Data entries
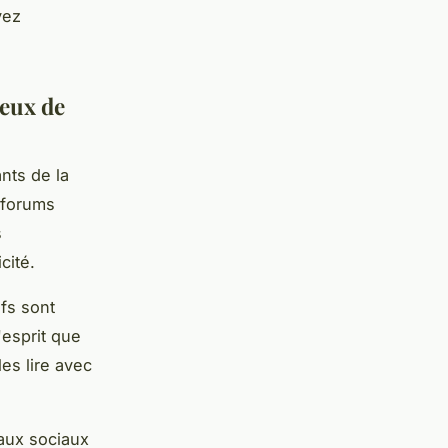
vez
ieux de
nts de la
s forums
s
cité.
ifs sont
'esprit que
es lire avec
eaux sociaux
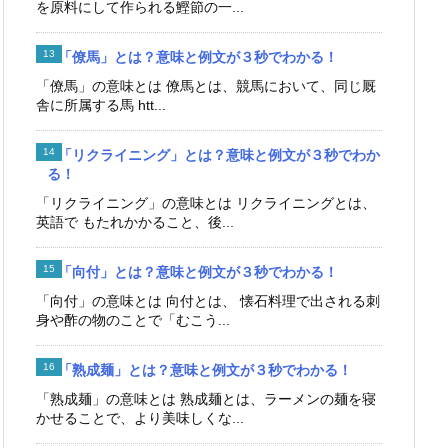
を原料にして作られる鰹節の一...
「僚馬」とは？意味と例文が３秒でわかる！
「僚馬」の意味とは 僚馬とは、競馬において、同じ厩
舎に所属する馬 htt...
「リクライニング」とは？意味と例文が３秒でわか
る！
「リクライニング」の意味とは リクライニングとは、
英語で もたれかかること、後...
「向付」とは？意味と例文が３秒でわかる！
「向付」の意味とは 向付とは、 懐石料理で出される刺
身や酢の物のことで「むこう...
「熟成麺」とは？意味と例文が３秒でわかる！
「熟成麺」の意味とは 熟成麺とは、ラーメンの麺を寝
かせることで、より美味しくな...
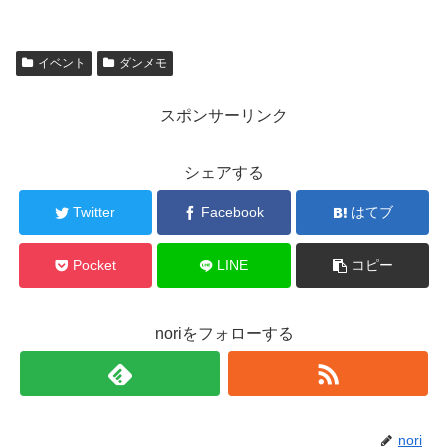
イベント
ダンメモ
スポンサーリンク
シェアする
Twitter
Facebook
はてブ
Pocket
LINE
コピー
noriをフォローする
nori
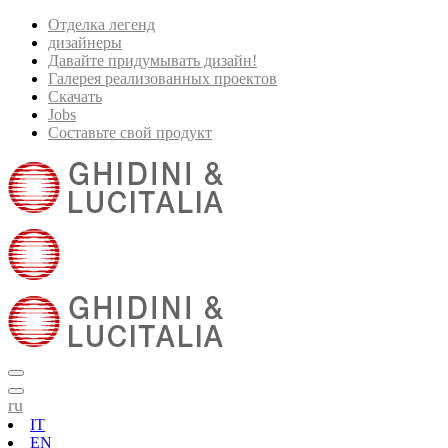
Отделка легенд
дизайнеры
Давайте придумывать дизайн!
Галерея реализованных проектов
Скачать
Jobs
Составьте свой продукт
ru
IT
EN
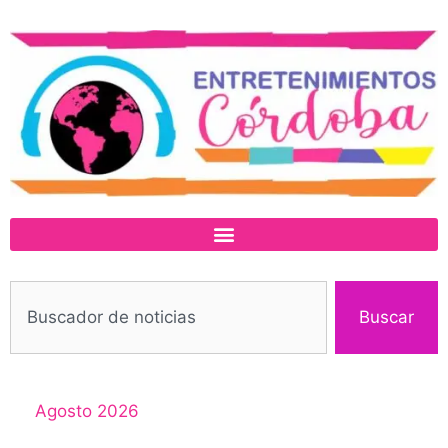
Buscar
Agosto 2026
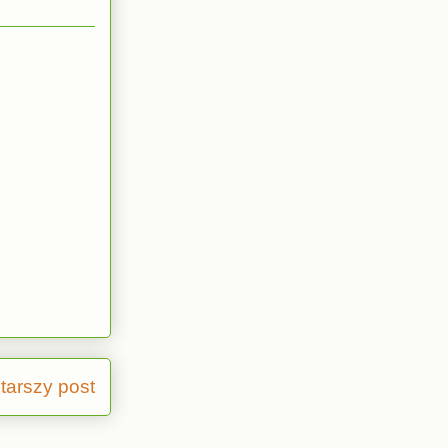
tarszy post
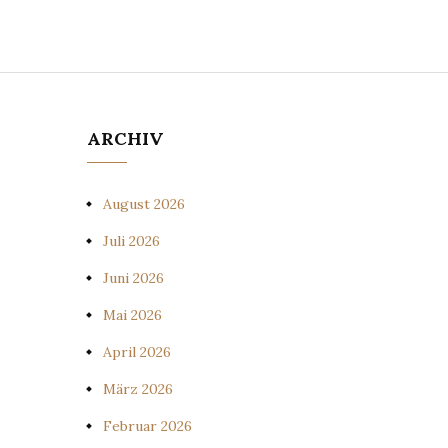
ARCHIV
August 2026
Juli 2026
Juni 2026
Mai 2026
April 2026
März 2026
Februar 2026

JOB —
Write out all the rows above without changing a character, and leave out the pictures.

ANSWER SPACE —
vez
ieux de
nts de la
s forums
s
cité.
ifs sont
'esprit que
es lire avec
eaux sociaux
を原料にして作られる鰹節の一...
「僚馬」とは？意味と例文が３秒でわかる！
「僚馬」の意味とは 僚馬とは、競馬において、同じ厩
舎に所属する馬 htt...
「リクライニング」とは？意味と例文が３秒でわか
る！
「リクライニング」の意味とは リクライニングとは、
英語で もたれかかること、後...
「向付」とは？意味と例文が３秒でわかる！
「向付」の意味とは 向付とは、 懐石料理で出される刺
身や酢の物のことで「むこう...
「熟成麺」とは？意味と例文が３秒でわかる！
「熟成麺」の意味とは 熟成麺とは、ラーメンの麺を寝
かせることで、より美味しくな...
イベント
ダンメモ
スポンサーリンク
シェアする
Twitter
Facebook
はてブ
Pocket
LINE
コピー
noriをフォローする
nori
Отделка легенд
дизайнеры
Давайте придумывать дизайн!
Галерея реализованных проектов
Скачать
Jobs
Составьте свой продукт
ru
IT
EN
Buscar
Agosto 2026
tarszy post
ARCHIV
August 2026
Juli 2026
Juni 2026
Mai 2026
April 2026
März 2026
Februar 2026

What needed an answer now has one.